Eight parties back army deployment during polls

Sun Online Desk

16th September, 2017 08:51:31 printer

Eight parties back army deployment during polls

Most of the 10 registered political parties which have already joined the Election Commission's ongoing dialogue suggested the deployment of army and dissolution of parliament ahead of the 11th national election.


Out of the 10 parties, eight proposed the Commission to deploy the army during the next general election, while one party (Bangladesh Sangskritik Muktijote-Muktijote) suggested that the army can be engaged, if necessary. The remaining one party (Islamic Front Bangladesh) is silent over the issue, reports UNB.


About the dissolution of parliament, seven parties recommended that parliament be dissolved ahead of the general election, while three others --Muktijote, Bangladesh Islamic Front and Bangladesh Kalyan Party-is mum about it.


The Election Commission (EC) on August 24 last started its dialogue with 40 registered political parties to receive their opinions over its preparation for the next parliamentary elections likely to be held in December 2018.


So far, 10 parties joined the dialogues -- five each in the 1st phase (Aug 24 to 30) and 2nd phase (Sept 10-14), nut two parties did not take part in the EC's talks.


The third phase of dialogues with eight other political parties will begin on Sunday (Sept 17). And the ongoing talks with the political parties will end by October next as per the EC's existing plan.


About the election-time government, only three parties proposed installation of election-time non-partisan government, while five others suggested bringing some key ministries, including the public administration, home and local government ministries under the authority of EC during the next national polls. The rest two parties -Islamic Front Bangladesh and Kalyan Party- did place any opinion in this regard.


The three parties that suggested non-partisan election-time government are Bangladesh Muslim League-BML, Khelafat Majlish and Jatiya Ganotantrik Dal (Jagpa). They are components of the BNP-led 20-party alliance.


The five parties that recommended bringing some key ministries under the Commission are Muktijote, Biplabi Workers Party, Bangladesh Islamic Front, Islami Andolan Bangladesh and Bangladesh Khelafat Majlish.


Talking about electronic voting machines (EVMs), the five parties asked the Election Commission to refrain from the use of EVMs in the next national general election. Two of the parties proposed introducing the electronic machines in local government election first on pilot basis.


But one party -- Islamic Front Bangladesh-- wanted introduction of EVMs in the next national election, while four others did not place any proposal over it.


Only two parties -Biplobi Workers Party and Islamic Front Bangladesh-proposed the Commission to restore 'No Vote' provision in the parliamentary elections.


Besides, most of the participating parties suggested curbing black money and muscle power and ensuring a level-playing field for all during the election.


Islami Front proposed the Commission to scrap a legal provision that obliges the registered political parties to keep at least 33 percent positions reserved for women in their all committees by 2020.

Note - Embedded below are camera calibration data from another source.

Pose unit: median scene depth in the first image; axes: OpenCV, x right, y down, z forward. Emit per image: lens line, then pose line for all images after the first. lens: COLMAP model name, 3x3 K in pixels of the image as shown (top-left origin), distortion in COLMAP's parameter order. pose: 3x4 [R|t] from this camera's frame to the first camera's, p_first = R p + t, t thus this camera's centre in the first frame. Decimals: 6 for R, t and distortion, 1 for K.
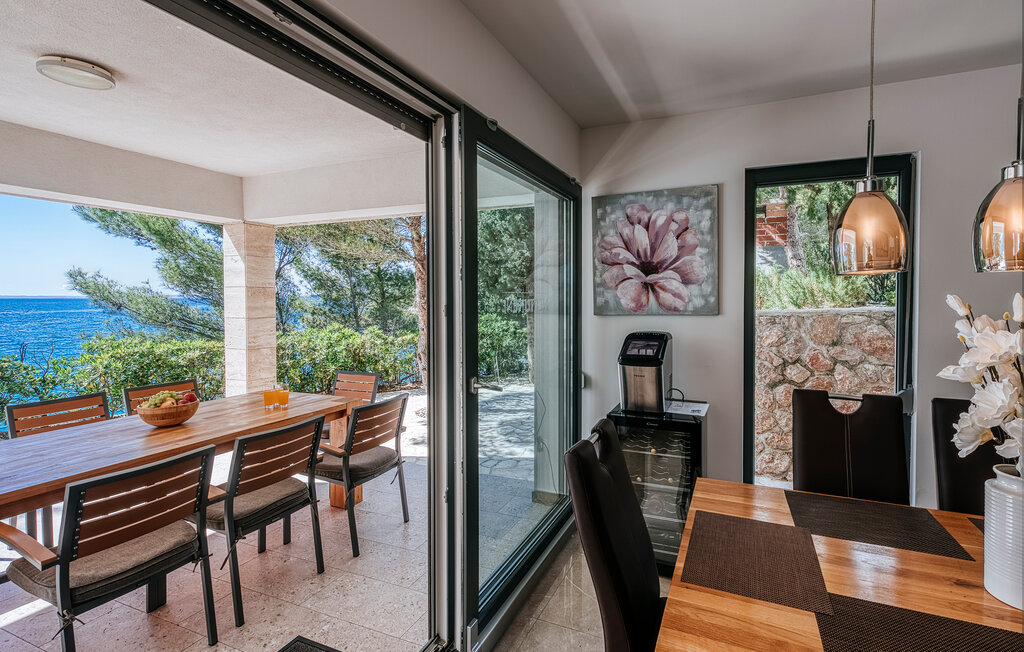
lens RADIAL K [[465.8, 0, 555.1], [0, 465.8, 307.8], [0, 0, 1]] dist [0.008359, -0.002060]
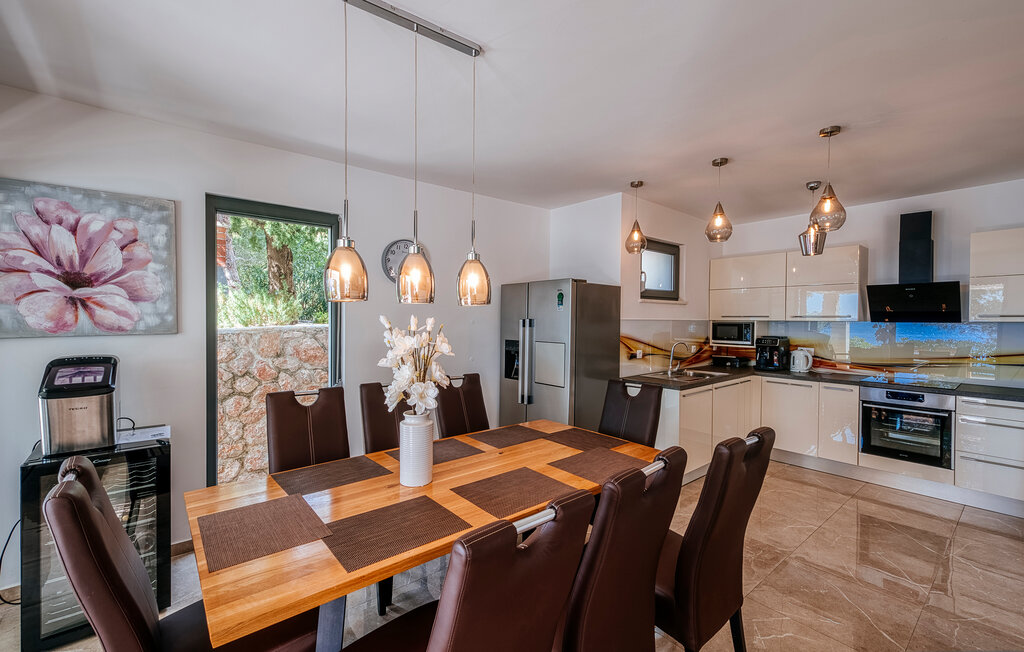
lens RADIAL K [[422.3, 0, 512.9], [0, 422.3, 324.7], [0, 0, 1]] dist [-0.000727, -0.000466]
pose [[0.461547, -0.009532, 0.887065, -0.111296], [0.012752, 0.999910, 0.004110, 0.001596], [-0.887024, 0.009415, 0.461627, -0.040288]]
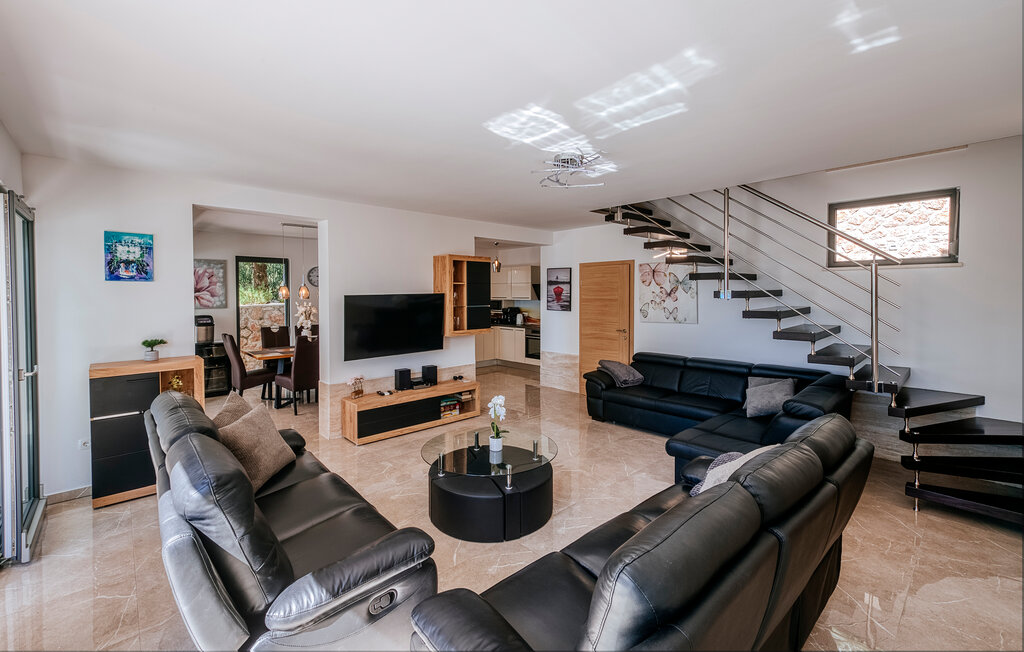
lens RADIAL K [[422.3, 0, 511.3], [0, 422.3, 300.4], [0, 0, 1]] dist [-0.000727, -0.000466]
pose [[0.416306, -0.014936, 0.909102, -1.176915], [0.020572, 0.999764, 0.007005, -0.011923], [-0.908992, 0.015785, 0.416515, -1.514991]]
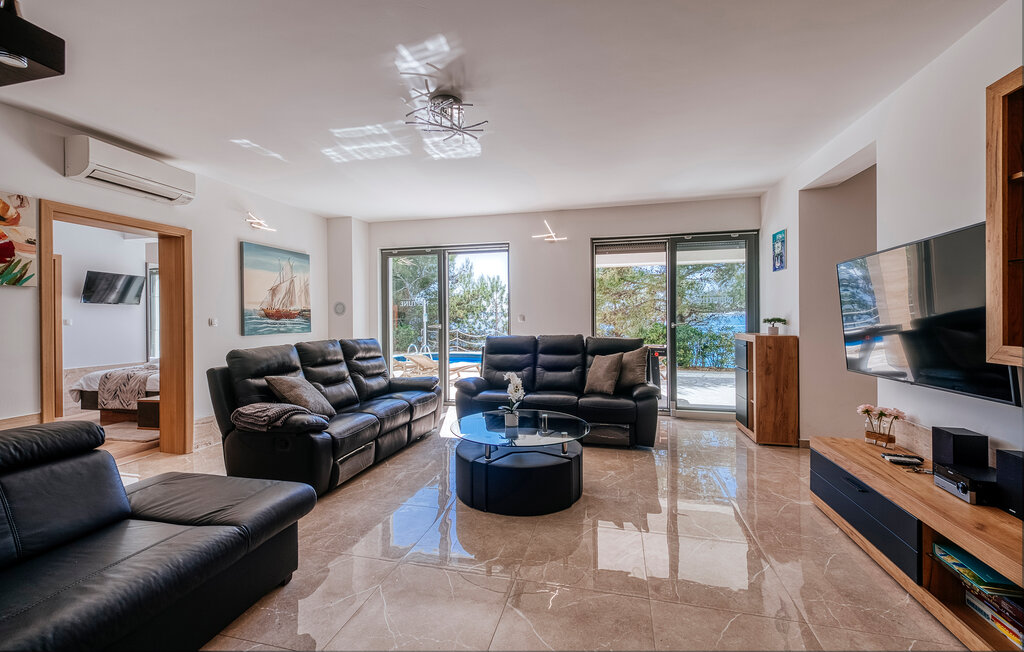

As per Article 90B of the Representation of the People Order (RPO) 1972, a registered political party will have to fix the goal of reserving at least 33 per cent of all committee positions for women, including the central committee and successively achieving this goal by 2020.


Also Khelafat Majlish sought extension of the deadline for political parties to reach the target of ensuring 33 percent women in their committees at all levels.


Earlier, the Commission held dialogues with civil society members on July 31 and media persons on August 16 and 17.


Most of the participant civil society members and media persons also suggested the EC to deploy the army during the next national election, while many of them proposed restoration of 'No Vote' provision in the polls.


Besides, they recommended the Commission to earn people's trust through making their activities visible as an independent body.